Bij het vanaf 1 juli 2025 opleggen van een (voorlopige) aanslag Vpb 2024 berekent de Belastingdienst 9% belastingrente. Dit voorkomt u door vóór 1 juni 2025 een correctie aangifte Vpb 2024 in te dienen. Lukt dat niet, dan voorkomt u de belastingrente als u vóór 1 mei 2025 een correcte voorlopige aanslag Vpb aanvraagt. Zorg dat het bedrag niet te laag is, anders berekent de Belastingdienst alsnog vanaf 1 juli 2025 9% belastingrente over het verschil. Heeft u een gebroken boekjaar, dan gelden andere termijnen. Over de hoge belastingrente voor de Vpb loopt inmiddels een massaalbezwaarprocedure. Let op: krijgt u een (voorlopige) aanslag Vpb met belastingrente, kom dan tijdig in bezwaar, zodat u kunt aansluiten bij deze procedure. De Belastingdienst doet dan nog geen uitspraak, maar wacht op het oordeel van de Hoge Raad.

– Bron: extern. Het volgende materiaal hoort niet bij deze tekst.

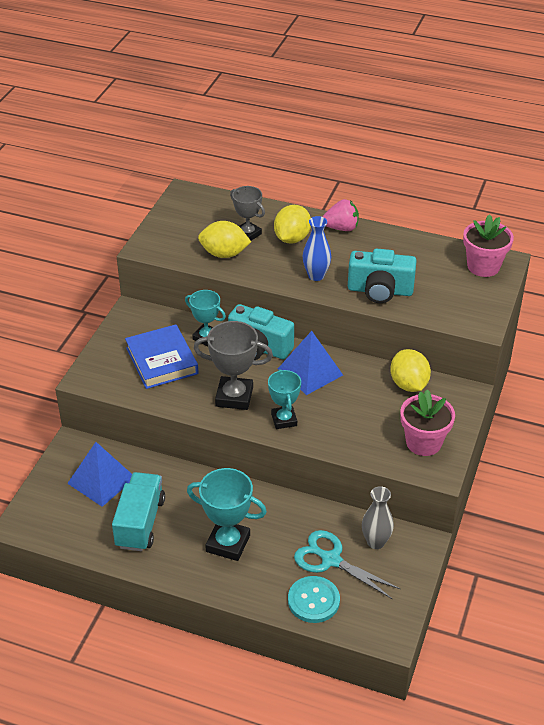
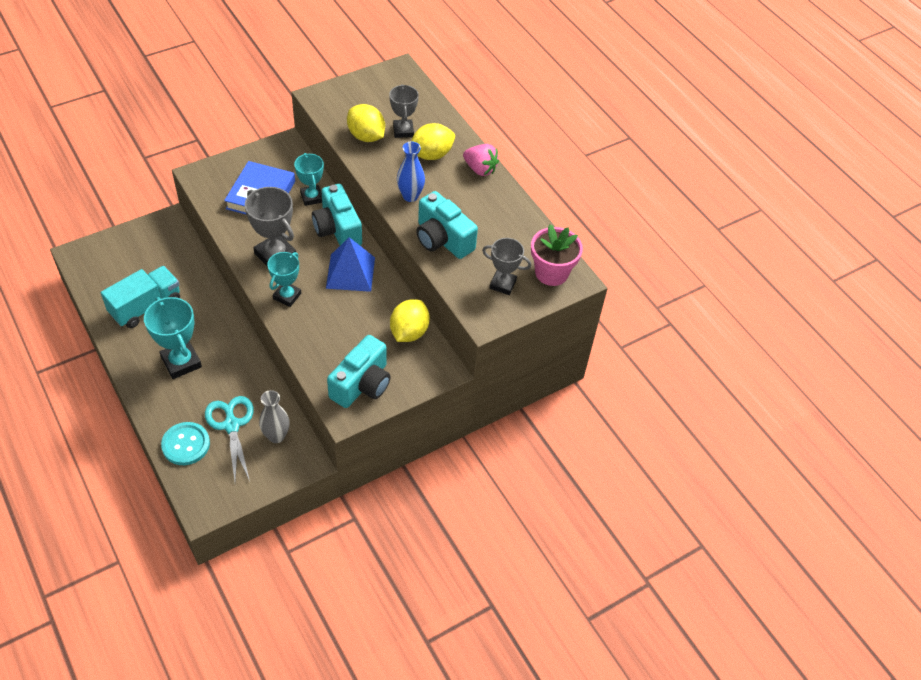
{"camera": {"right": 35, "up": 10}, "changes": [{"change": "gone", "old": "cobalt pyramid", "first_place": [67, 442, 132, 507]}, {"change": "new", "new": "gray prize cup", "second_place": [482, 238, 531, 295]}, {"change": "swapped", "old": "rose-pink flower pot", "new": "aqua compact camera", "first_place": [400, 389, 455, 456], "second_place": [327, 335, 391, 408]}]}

6. Einde compensatie transitievergoeding bij ontslag langdurig zieke?

Als een werknemer meer dan twee jaar ziek is, kan een werkgever bij het UWV ontslag aanvragen. Deze werknemer heeft dan recht op een transitievergoeding. De werkgever kan hiervoor nu nog compensatie aanvragen bij het UWV via de regeling compensatie transitievergoeding. Het kabinet heeft een wetsvoorstel voorgelegd waardoor straks alleen nog kleine werkgevers compensatie kunnen aanvragen. Een kleine werkgever is in het wetsvoorstel een werkgever met een loonsom tot en met 25 keer het gemiddelde premieplichtige loon per werknemer per kalenderjaar. Daarbij wordt gekeken naar het totaal van het premieplichtige loon van de werkgever twee jaar eerder. Dit gebeurt nu ook al voor de vaststelling van de gedifferentieerde premie Arbeidsongeschiktheidsfonds. In 2025 is een werkgever klein voor deze premie als het totale premieplichtige loon over 2023 niet hoger was dan € 990.000.